Camargue is the ideal destination if you want to escape from the urban lifestyle, only one hour from Marseille airport. The Camargue National Reserve is well known for birdwatching (especially pink flamingos), for its marshes, its salt-pans, its long deserted beaches, bulls, white horses and rice culture.
I was unfortunate with the weather on my last trip so I shall come back to snap all those natural landscapes. This time, I focused on the ancient Roman city of Arles and the atypical village Saintes-Maries-de-la-Mer instead.
Experience the authentic charm of this village, a place like no other, offering over 30 Km of beaches.
The visit of the church is my main recommandation. The primitive church was built before the 6th century. The fortressed church was created between the 9th and 12th centuries, with the aim to protect the village from pirates’ invasions. You can see that the walls are dotted with murder holes.
It was there, at the Sanctuary Notre-Dame-de-la-Mer, that the Christian message was heard for the first time in France. The sanctuary is dedicated to Saints Mary Jacobea and Mary Salome, who followed Christ to the cross and arrived there from Palestine, and their companion, Sara, venerated by the gypsies. It is through them that the message of resurrection arrived, so It is one of the most important places of pilgrimage to commemorate the resurrection of Christ.
Every year, on May 24-25, gypsies comme from all over Europe to les Saintes-Marie to celebrate the black St Sara, probably an Egyptian. Her cult has existed since the 15th century, however, her history is not really clear, depending if you listen to the Catholic Church or the gypsies…
A place of strong tradition in Provençal culture.
Apart from pilgrimages to see the relics of the saints Marie Jacobé and Marie Salomé in May and October, many events take place at the Saintes-Maries-de-la-Mer, such as the Festo Vierginengo for young ladies with the Arlesian costume in July, and the Camargue races. This is about challenging a bull by trying to take off its decorations. Let’s not forget that the bull is never killed in the Camargue races.
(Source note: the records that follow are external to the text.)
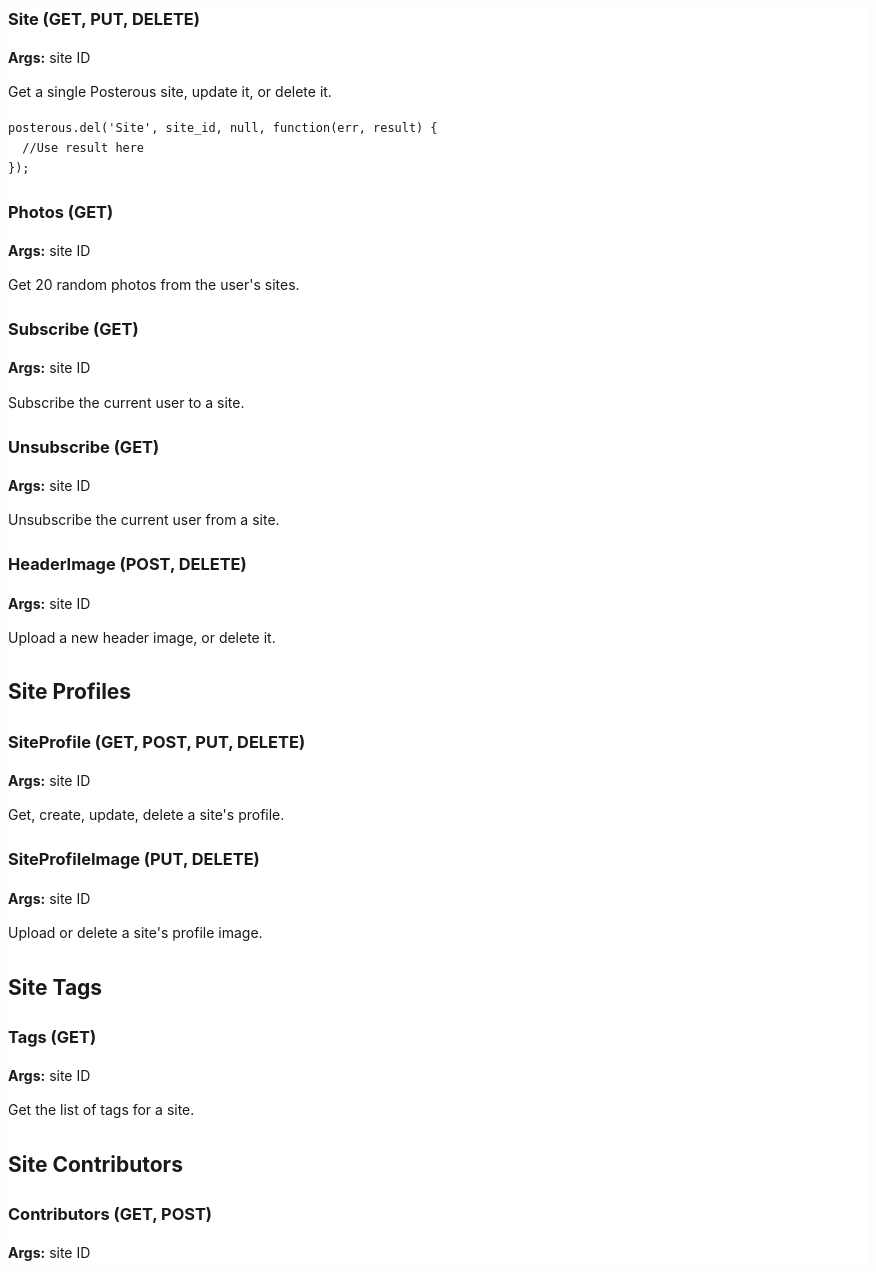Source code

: ### Site (GET, PUT, DELETE)
__Args:__ site ID

Get a single Posterous site, update it, or delete it.

    posterous.del('Site', site_id, null, function(err, result) {
      //Use result here
    });

### Photos (GET)
__Args:__ site ID

Get 20 random photos from the user's sites.

### Subscribe (GET)
__Args:__ site ID

Subscribe the current user to a site.

### Unsubscribe (GET)
__Args:__ site ID

Unsubscribe the current user from a site.

### HeaderImage (POST, DELETE)
__Args:__ site ID

Upload a new header image, or delete it.

## Site Profiles
### SiteProfile (GET, POST, PUT, DELETE)
__Args:__ site ID

Get, create, update, delete a site's profile.

### SiteProfileImage (PUT, DELETE)
__Args:__ site ID

Upload or delete a site's profile image.

## Site Tags
### Tags (GET)
__Args:__ site ID

Get the list of tags for a site.

## Site Contributors
### Contributors (GET, POST)
__Args:__ site ID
Garlan is a bull from a herd in the Saintes-Maries, born in 2000, on 3 occasions he won the Biou d’Or price, rewarding the best bull of the year. The statue celebrates its 10 years career, its 73 races, its intelligence and capacity of anticipation.
Arles is the northern border of the land of Camargue. The river Rhône forks into two branches just upstream of Arles, forming the Camargue delta. Since Camargue is mainly a part of Arles for administrative purposes, the commune as a whole is the largest of France in terms of territory.
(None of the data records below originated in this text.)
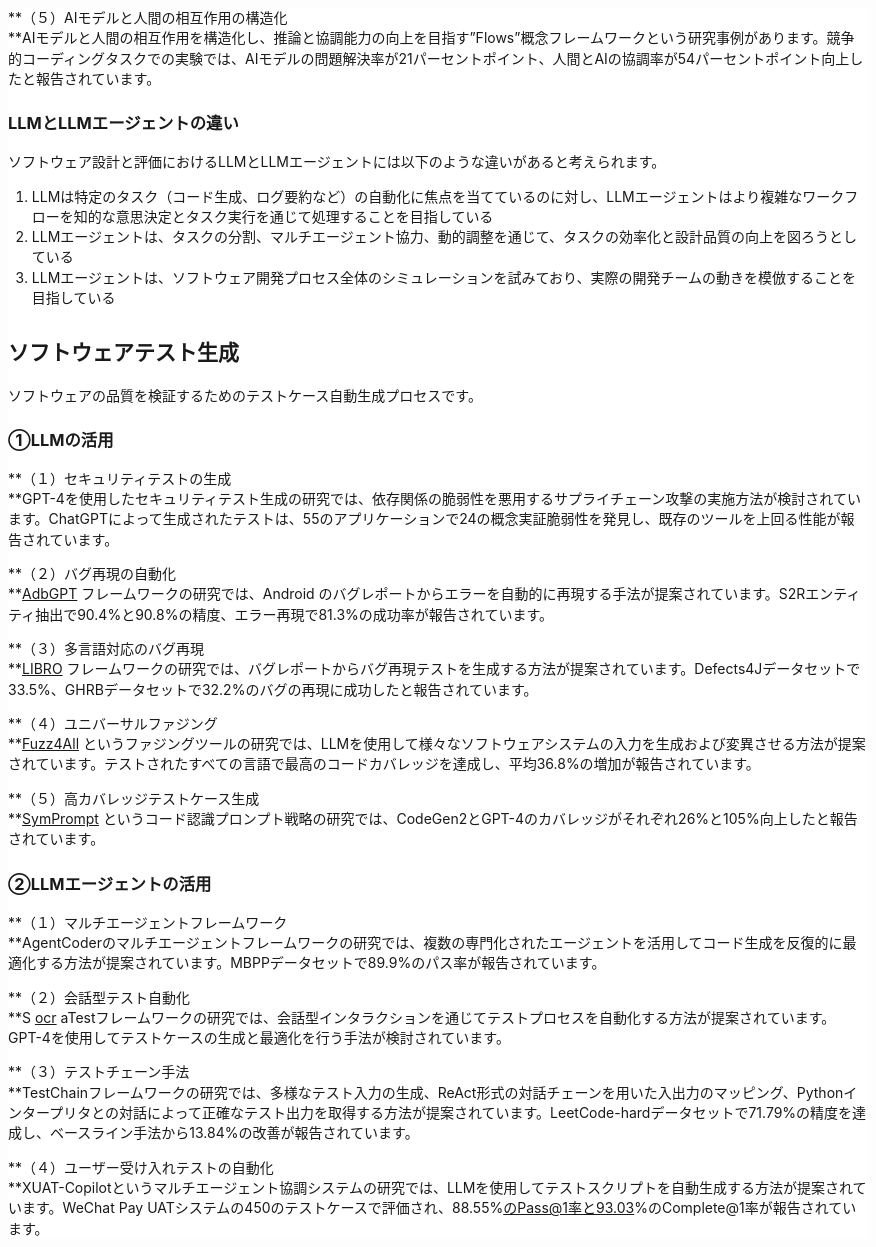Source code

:**（５）AIモデルと人間の相互作用の構造化  
**AIモデルと人間の相互作用を構造化し、推論と協調能力の向上を目指す”Flows”概念フレームワークという研究事例があります。競争的コーディングタスクでの実験では、AIモデルの問題解決率が21パーセントポイント、人間とAIの協調率が54パーセントポイント向上したと報告されています。

### LLMとLLMエージェントの違い

ソフトウェア設計と評価におけるLLMとLLMエージェントには以下のような違いがあると考えられます。

1. LLMは特定のタスク（コード生成、ログ要約など）の自動化に焦点を当てているのに対し、LLMエージェントはより複雑なワークフローを知的な意思決定とタスク実行を通じて処理することを目指している
2. LLMエージェントは、タスクの分割、マルチエージェント協力、動的調整を通じて、タスクの効率化と設計品質の向上を図ろうとしている
3. LLMエージェントは、ソフトウェア開発プロセス全体のシミュレーションを試みており、実際の開発チームの動きを模倣することを目指している

## ソフトウェアテスト生成

ソフトウェアの品質を検証するためのテストケース自動生成プロセスです。

### ①LLMの活用

**（１）セキュリティテストの生成  
**GPT-4を使用したセキュリティテスト生成の研究では、依存関係の脆弱性を悪用するサプライチェーン攻撃の実施方法が検討されています。ChatGPTによって生成されたテストは、55のアプリケーションで24の概念実証脆弱性を発見し、既存のツールを上回る性能が報告されています。

**（２）バグ再現の自動化  
**[AdbGPT](https://arxiv.org/abs/2306.01987) フレームワークの研究では、Android のバグレポートからエラーを自動的に再現する手法が提案されています。S2Rエンティティ抽出で90.4%と90.8%の精度、エラー再現で81.3%の成功率が報告されています。

**（３）多言語対応のバグ再現  
**[LIBRO](https://arxiv.org/abs/2209.11515) フレームワークの研究では、バグレポートからバグ再現テストを生成する方法が提案されています。Defects4Jデータセットで33.5%、GHRBデータセットで32.2%のバグの再現に成功したと報告されています。

**（４）ユニバーサルファジング  
**[Fuzz4All](https://arxiv.org/abs/2308.04748) というファジングツールの研究では、LLMを使用して様々なソフトウェアシステムの入力を生成および変異させる方法が提案されています。テストされたすべての言語で最高のコードカバレッジを達成し、平均36.8%の増加が報告されています。

**（５）高カバレッジテストケース生成  
**[SymPrompt](https://arxiv.org/abs/2402.00097) というコード認識プロンプト戦略の研究では、CodeGen2とGPT-4のカバレッジがそれぞれ26%と105%向上したと報告されています。

### ②LLMエージェントの活用

**（１）マルチエージェントフレームワーク  
**AgentCoderのマルチエージェントフレームワークの研究では、複数の専門化されたエージェントを活用してコード生成を反復的に最適化する方法が提案されています。MBPPデータセットで89.9%のパス率が報告されています。

**（２）会話型テスト自動化  
**S [ocr](https://ai-data-base.com/archives/26261 "光学文字認識（OCR）") aTestフレームワークの研究では、会話型インタラクションを通じてテストプロセスを自動化する方法が提案されています。GPT-4を使用してテストケースの生成と最適化を行う手法が検討されています。

**（３）テストチェーン手法  
**TestChainフレームワークの研究では、多様なテスト入力の生成、ReAct形式の対話チェーンを用いた入出力のマッピング、Pythonインタープリタとの対話によって正確なテスト出力を取得する方法が提案されています。LeetCode-hardデータセットで71.79%の精度を達成し、ベースライン手法から13.84%の改善が報告されています。

**（４）ユーザー受け入れテストの自動化  
**XUAT-Copilotというマルチエージェント協調システムの研究では、LLMを使用してテストスクリプトを自動生成する方法が提案されています。WeChat Pay UATシステムの450のテストケースで評価され、88.55%のPass@1率と93.03%のComplete@1率が報告されています。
Founded by the Ligurians, the city soon became an important Phoenician trading port, Romans took the town in 123 BC and expanded it into an important city, with the construction of a canal link to the Mediterranean Sea.
The Roman monuments of Arles were listed as UNESCO World Heritage in 1981.
Main points of interest:
Place de la République and The Sainte Trophime church
Sainte Trophime, built in 12-15th centuries, is one of the finest examples of romanesque sculpture, the portal tells about the Last Judgment. The Church is located on the St James of Compostela pilgrimage route and contains relics.
Just in front of the church, the ancient Obelisk dates back to the 4th Century.
The Gallo Roman theatre
The Amphitheater, with its original ellipse shape, is the most emblematic monument of the city, its is 2 000 years old and still hosts events. It was originally designed to host 21 000 spectators.
The Roman Arena
Build at the end of the 1st century after JC, there is little left as the stones were used to build latter monuments in the city, however it still hosts events in the summer such as music festivals (Les Suds).
Events not to be missed:
- Easter feria: April 14-17 , which is the kickoff of the French bullfighting season.
- The photography festival Rencontres d’Arles, from July to September.